Les engagements pris par les uns pourraient être édulcorés par leurs successeurs. De toute façon, Christine Lagarde a déjà dévoilé le "mode de non-emploi" en expliquant que si les banques américaines n’appliquaient pas les directives de "Bâle III", il n’était pas question de les imposer de force aux banques européennes.
Bien conscients que "Bâle III" ne constitue pas (et ne constituera probablement pas) le garde-fou que beaucoup espéraient, Michel Barnier et la Commission européenne planchent sur un projet de limitation des ventes à découvert. Parallèlement, outre-Atlantique, la SEC a entamé une réflexion sur la limitation de l’usage des automates de gestion d’ordres de Bourse travaillant à la nanoseconde. Mais essayez distinguer le "flash trading" — tant décrié — des stratégies d’optimisation… de la gestion des portefeuilles indiciels — tant appréciée.
------------
**Consignes:**
1) Recopiez le passage du texte sur Bâle III qui va de « Les engagements pris » jusqu'à « aux banques européennes. » inclus.
2) Traduisez en anglais cette phrase du texte sur Bâle III : « Les engagements pris par les uns pourraient être édulcorés par leurs successeurs. »

**Données fournies:**
------------
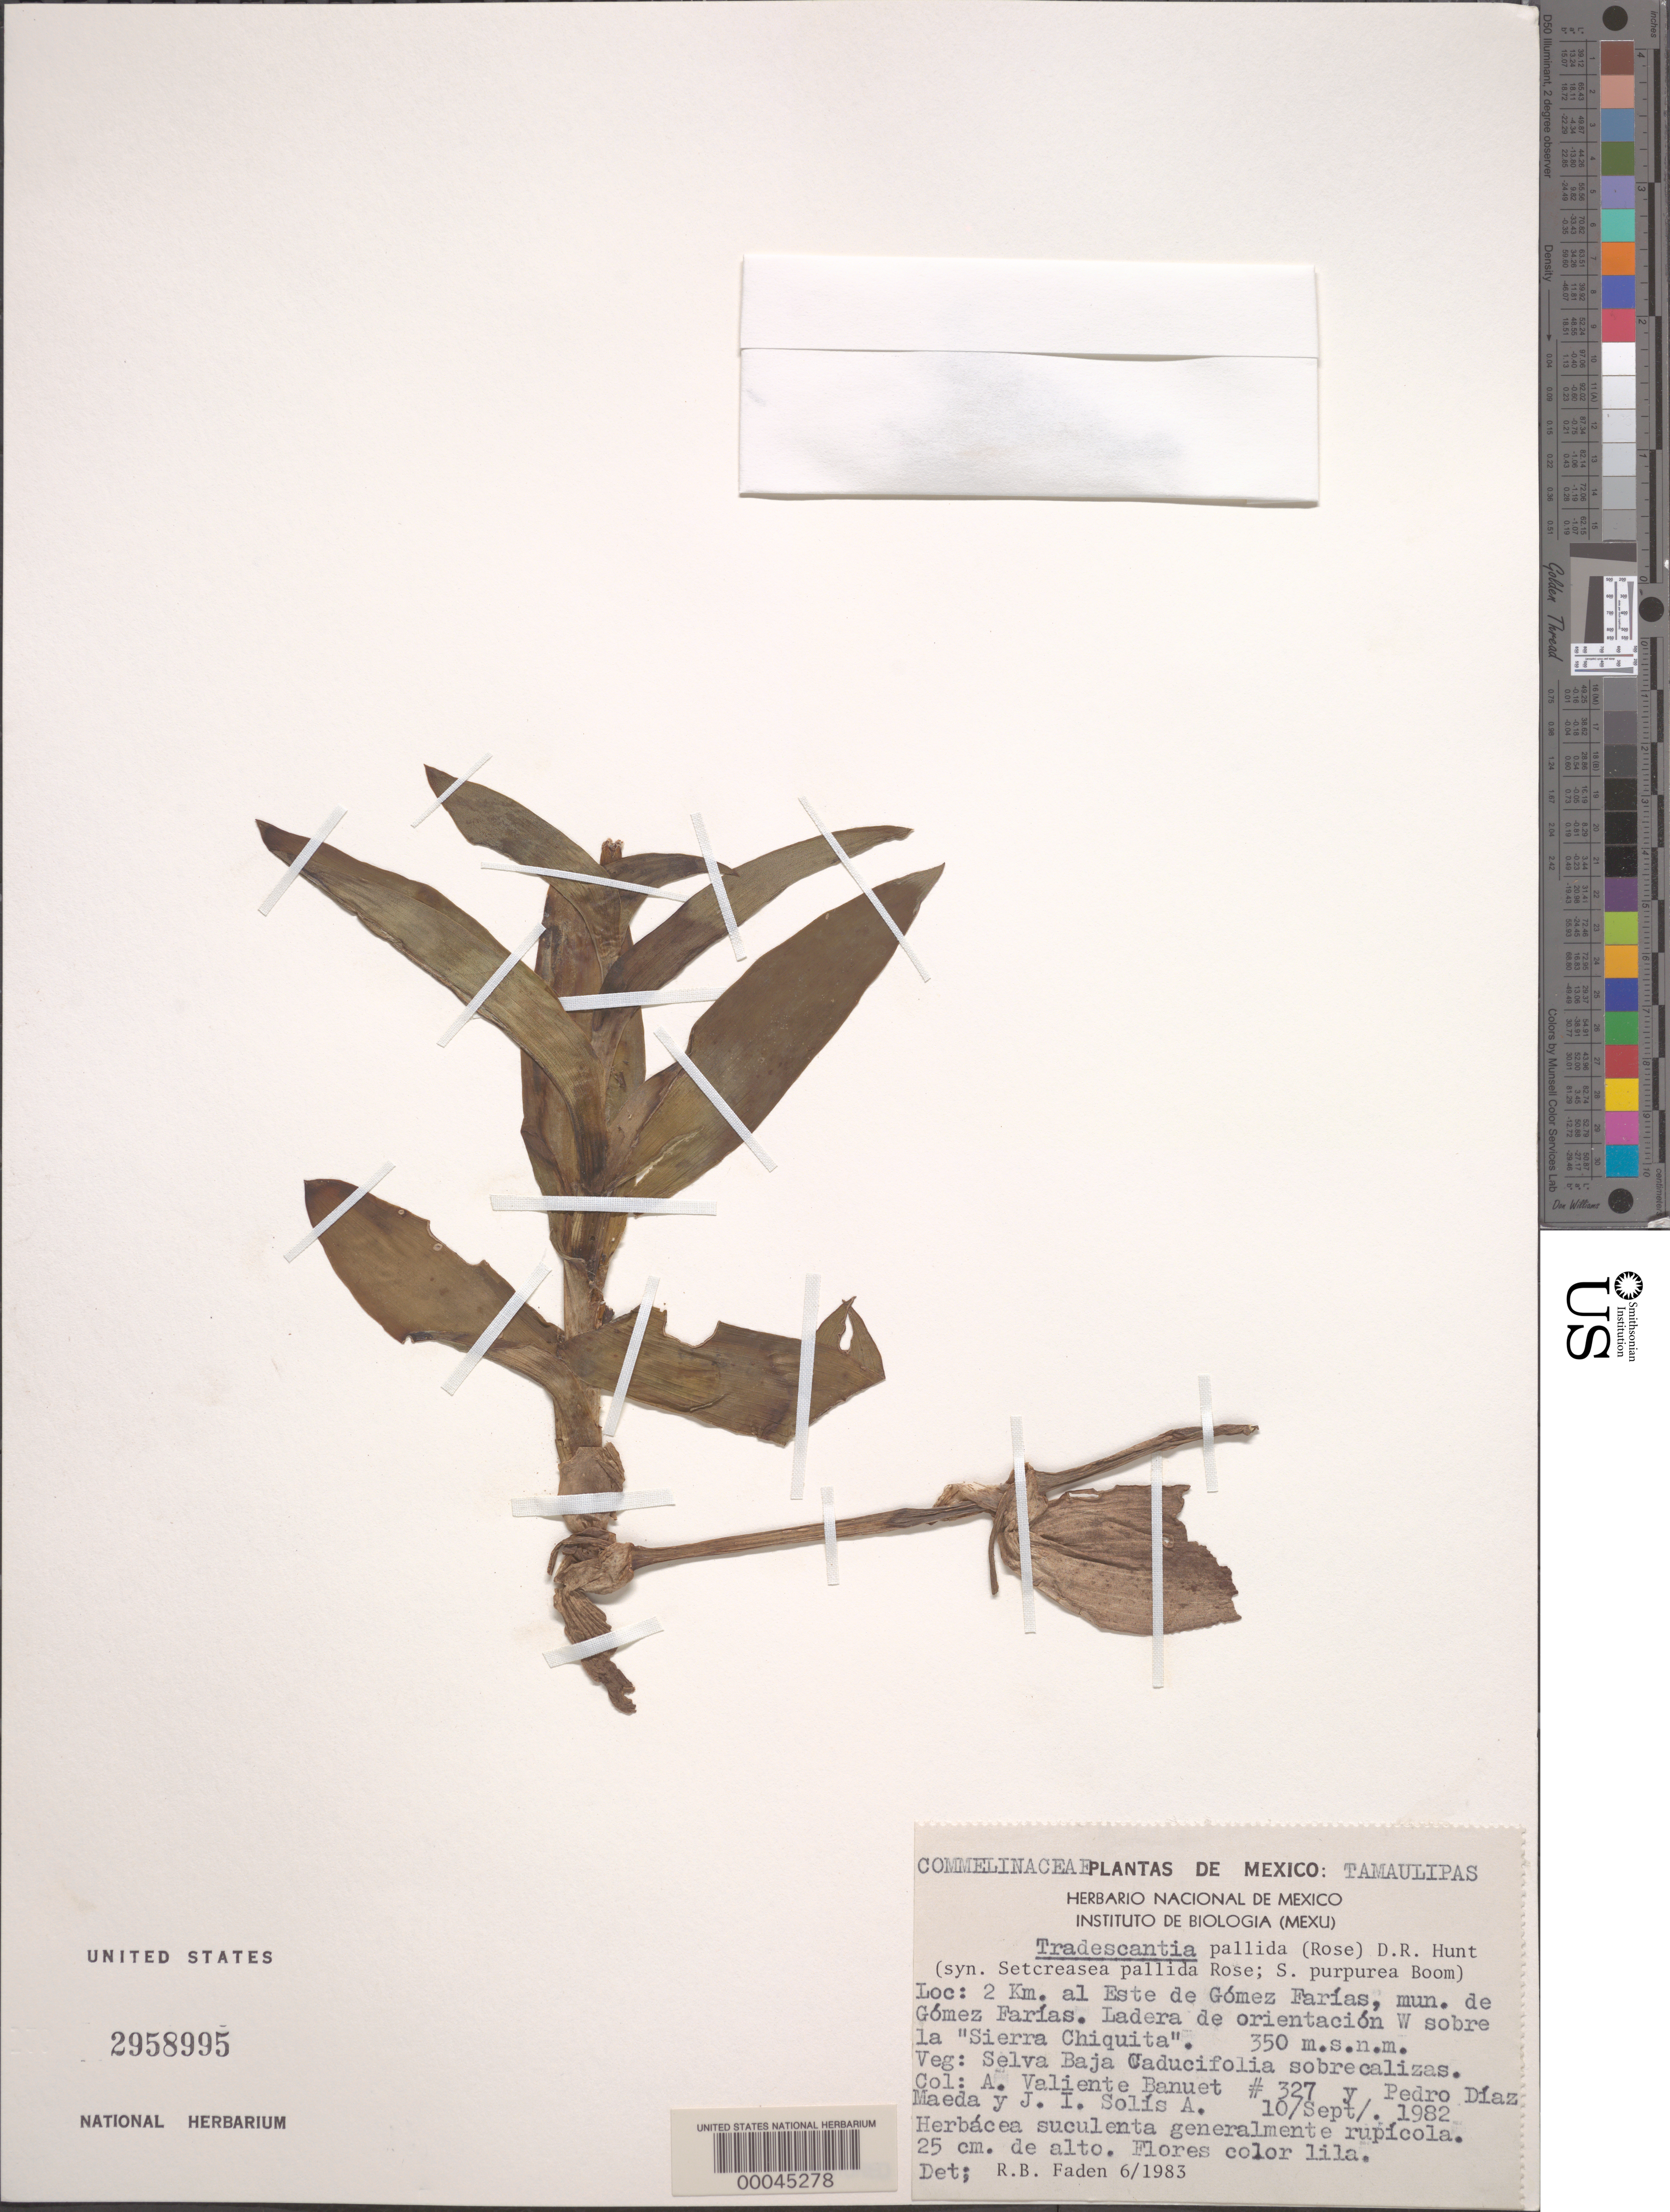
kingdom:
------------
**Corrigés:**
1)
Les engagements pris par les uns pourraient être édulcorés par leurs successeurs. De toute façon, Christine Lagarde a déjà dévoilé le "mode de non-emploi" en expliquant que si les banques américaines n’appliquaient pas les directives de "Bâle III", il n’était pas question de les imposer de force aux banques européennes.

2) The commitments made by some could be watered down by their successors.